While there’s a "hold harmless" law that prevents most beneficiaries’ Social Security checks from decreasing because of steeper Medicare premiums, those health costs still eat up a portion of the Social Security cost-of-living increase.
Assume a monthly benefit of $1,000 and a premium of $100, for a total check of $900. Social Security cost-of-living increases alone would bring the original $1,000 benefit to $1,027 (using the average increase since 2000), but the larger Medicare premium increase slashes the amount to about $917, a 1.9 percent increase from $900, rather than the full 2.7 percent average cost-of-living increase.
And there’s another way benefit cuts are marching higher: the tax on benefits.
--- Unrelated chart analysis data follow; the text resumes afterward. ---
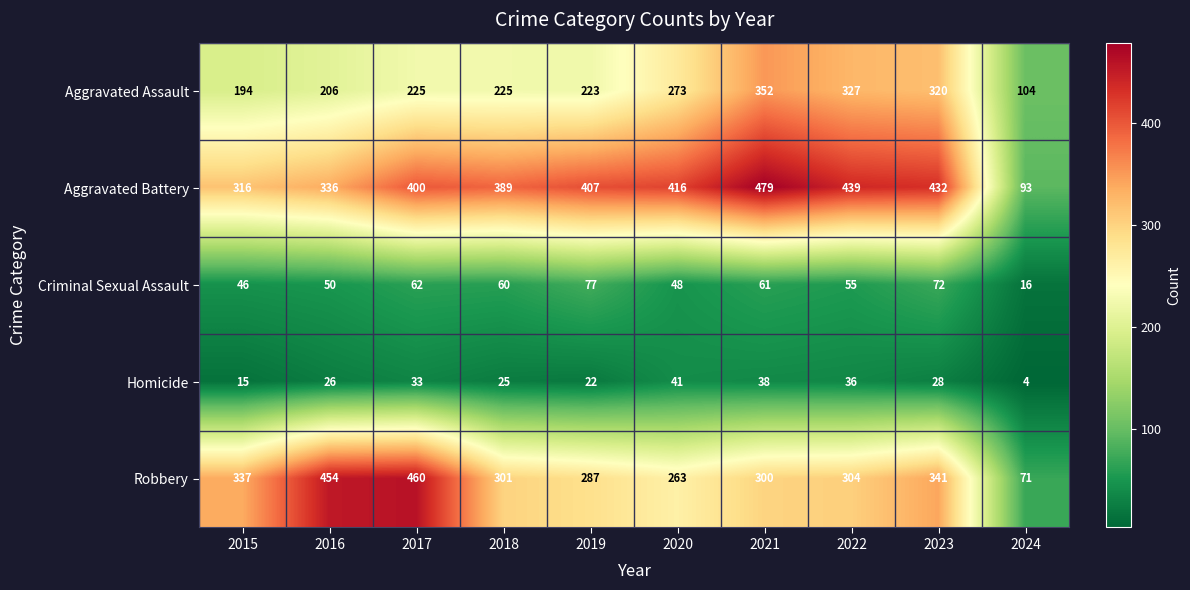

True or false: Robbery has a value of 71 at 2024.

True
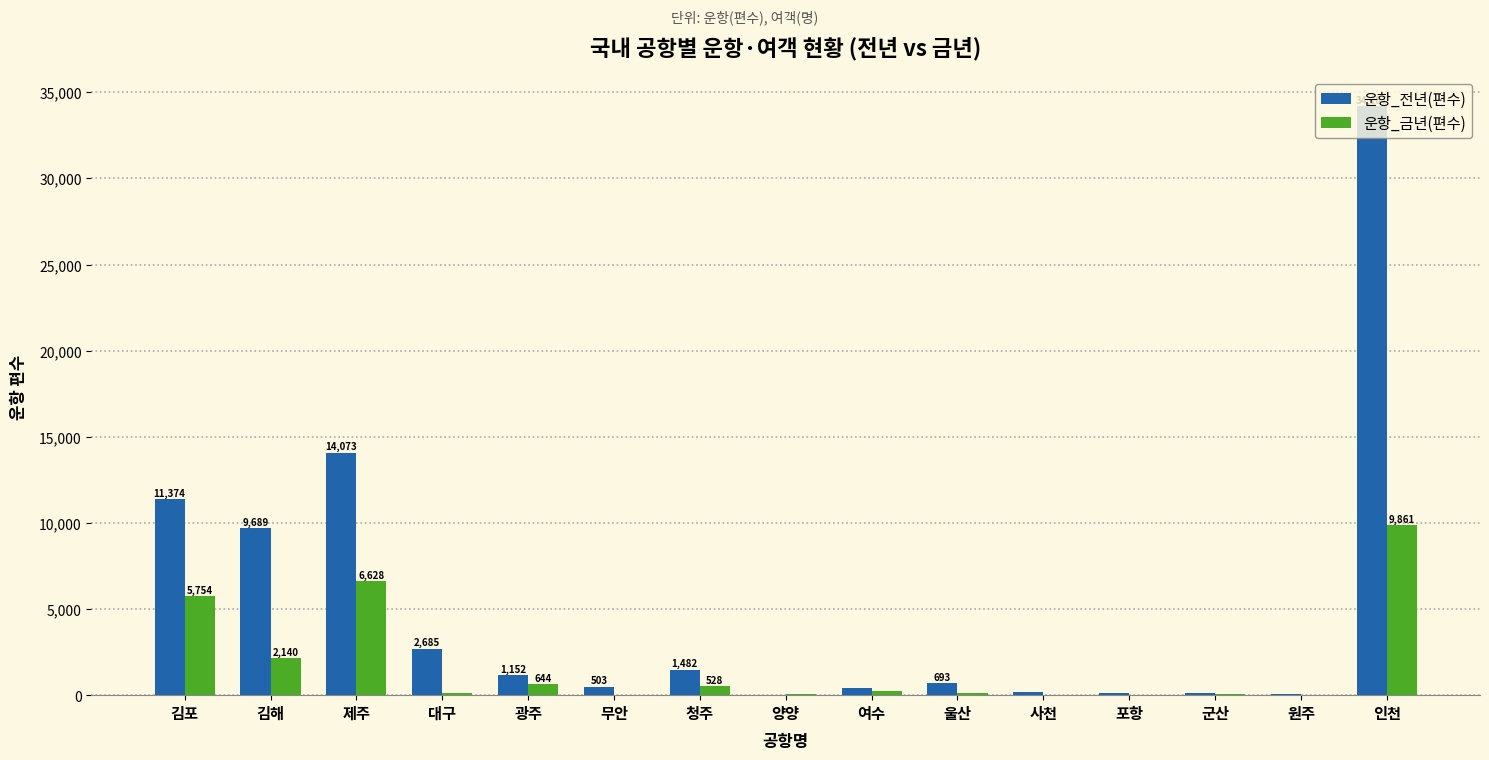

Reading left to right, transcribe all the data shown in this chart.

운항_전년(편수): 11374	9689	14073	2685	1152	503	1482	4	420	693	168	120	116	62	34187
운항_금년(편수): 5754	2140	6628	148	644	14	528	66	240	112	4	0	92	0	9861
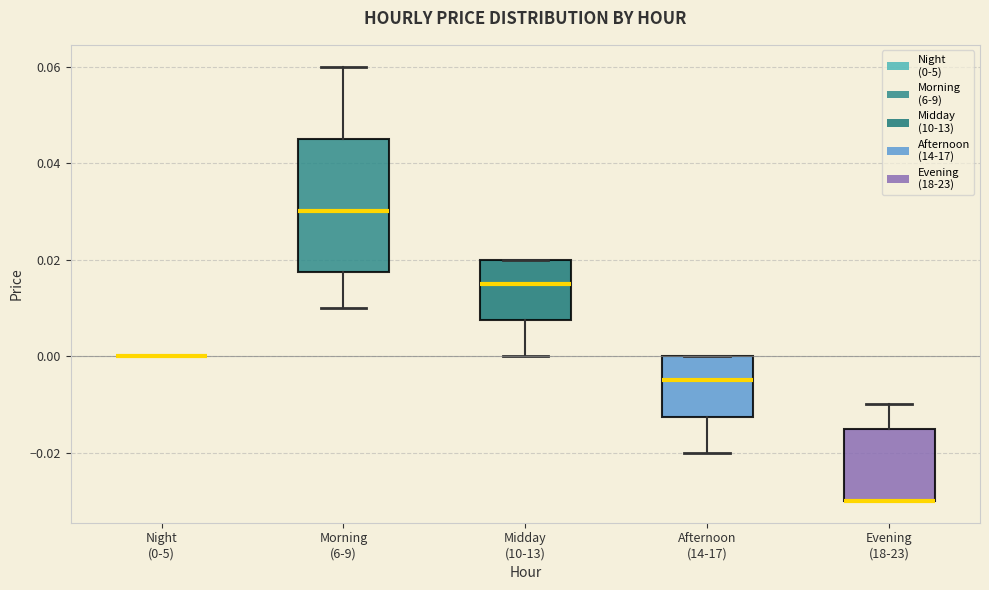

Reading left to right, transcribe this box plot: for each box, give where its median line is, the range the box spans, and where its two whiskers end, as read against the y-axis. The values are not printed on the chart, so give them approximately, as read against the axis.

Night (0-5): box collapsed to a line at 0.000, whiskers 0.000 to 0.000
Morning (6-9): median 0.030, box 0.018 to 0.046, whiskers 0.010 to 0.060
Midday (10-13): median 0.016, box 0.008 to 0.020, whiskers 0.000 to 0.020
Afternoon (14-17): median -0.004, box -0.012 to 0.000, whiskers -0.020 to 0.000
Evening (18-23): median -0.030 (drawn on the box's lower edge), box -0.030 to -0.014, whiskers -0.030 to -0.010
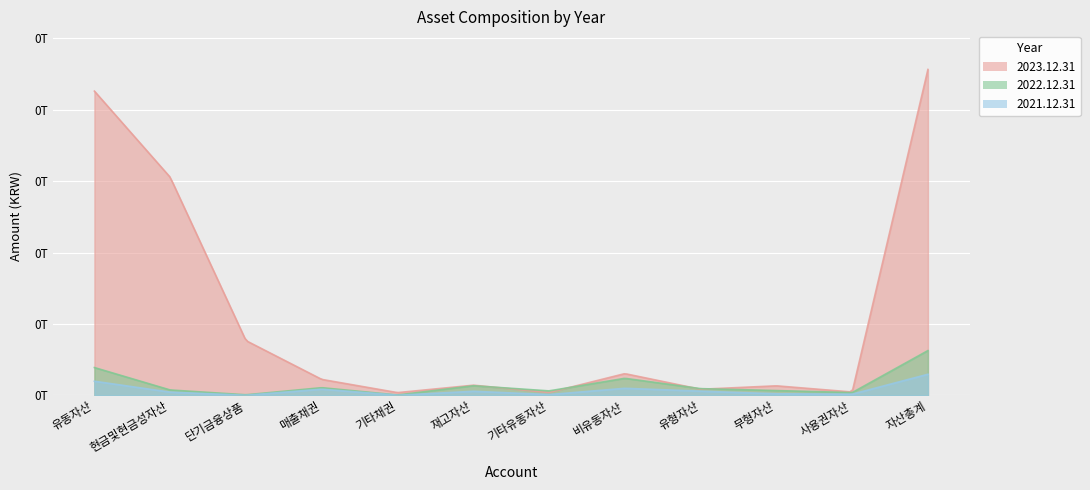

At 재고자산, list the series in order from largest to smallest.

2023.12.31, 2022.12.31, 2021.12.31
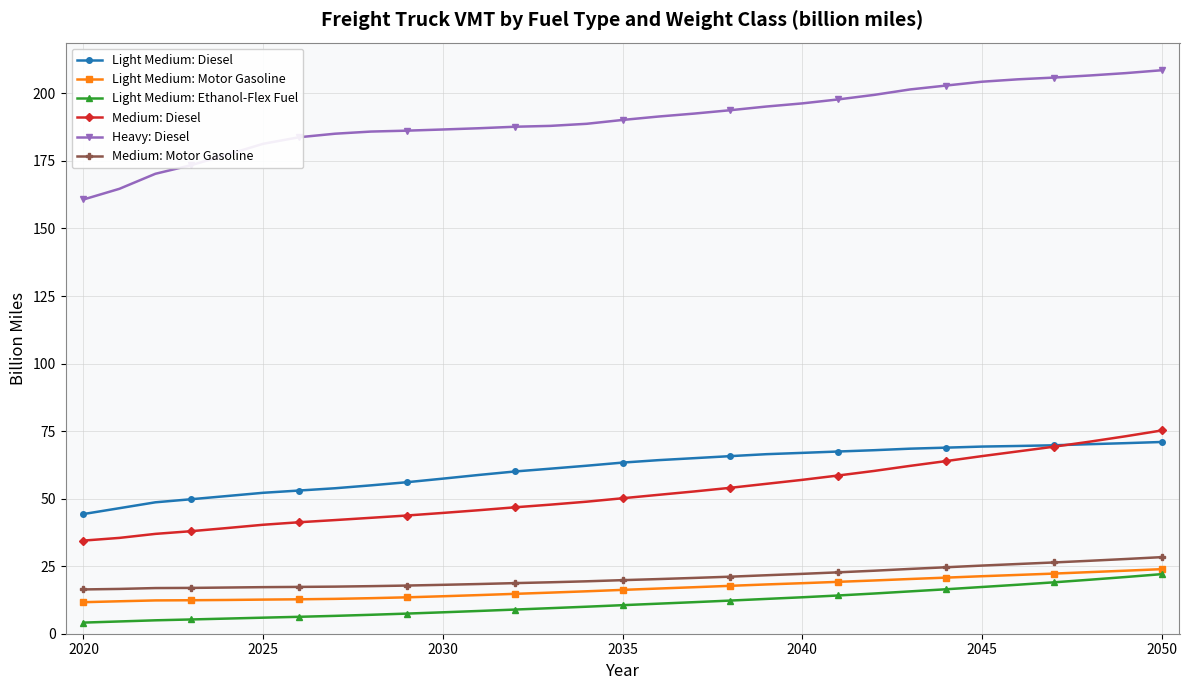

True or false: Light Medium: Motor Gasoline and Light Medium: Diesel intersect in this chart.

False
If your "combined income" (adjusted gross income plus one-half of Social Security benefits plus nontaxable interest income) exceeds $25,000 for singles and $32,000 for married couples, you pay tax on up to 85 percent of benefits.
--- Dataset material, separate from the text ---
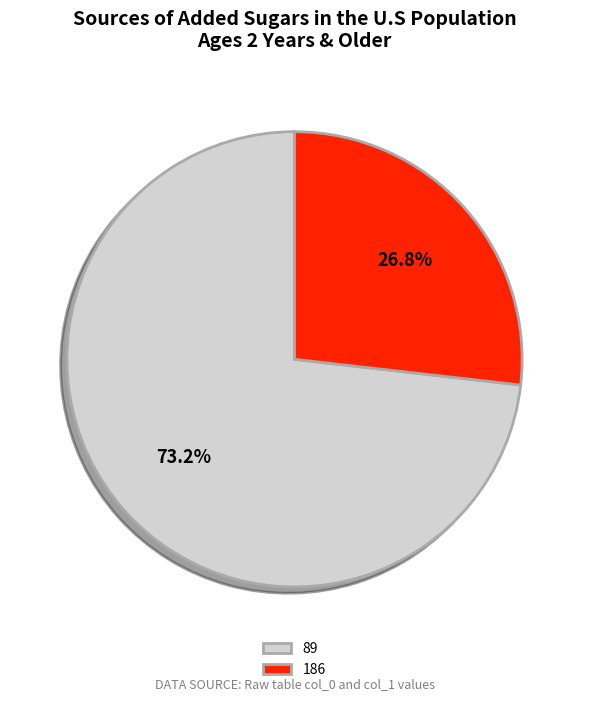

Rank the categories by value from lowest to highest.

186, 89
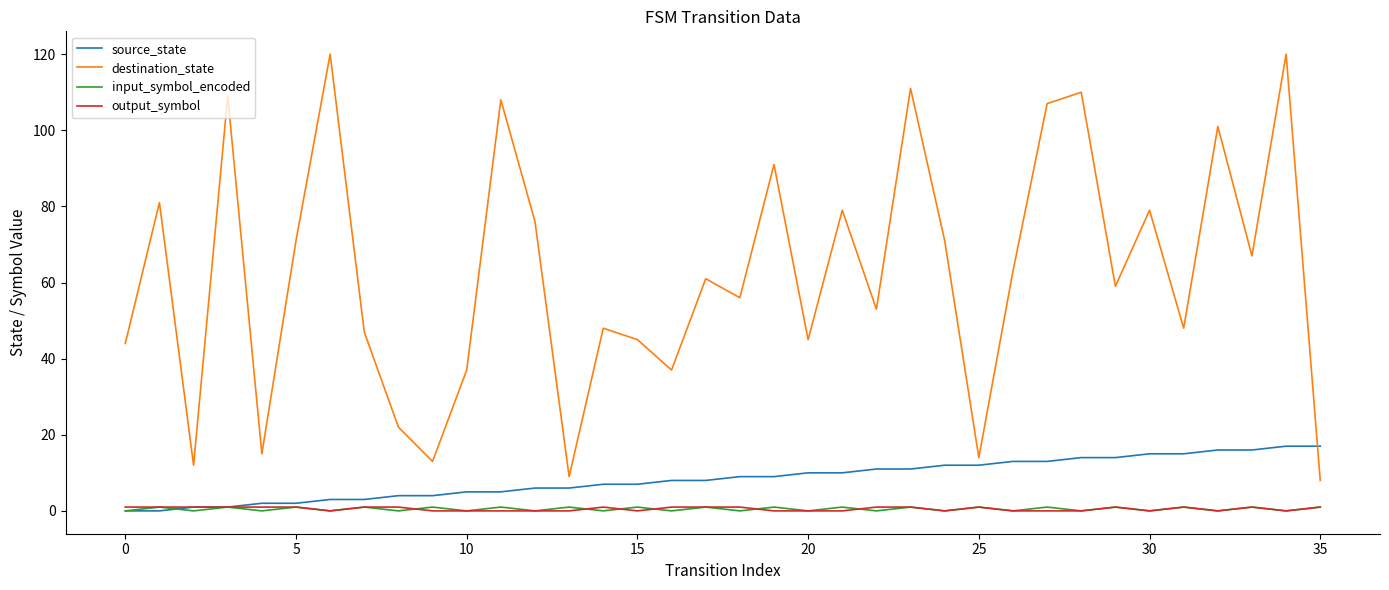

What is the maximum value for source_state?

17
Those income thresholds are not indexed to wages or inflation, Munnell said.
Right now about 30 percent of recipients pay tax on their benefits. That will rise to 42 percent in 2020 and 52 percent in 2030, according to Munnell’s projections.
All told, by 2030 the average worker who claims at age 65 will get benefits that replace just 30 percent of earnings — down from 41 percent now — thanks to the higher retirement age, higher Medicare premiums and a bigger pool of benefits subject to taxes, according to a Center for Retirement Research report in 2007.
Protecting near-retirees is why young people should pray that Congress deals with the issue sooner rather than later.
"The problem is that the boomers have already reached 62 now and every passing month more and more people are entering the golden period" — that is, the age where any proposal to fix Social Security protects people, said Barbara Bovbjerg, director of education, workforce and income security issues at the U.S. Government Accountability Office.
"As a boomer I can say this: There are 80 million of us. We should do something with Social Security that makes boomers part of the solution, not part of the problem," she said. "Because once the boomers (retire), you have many fewer options."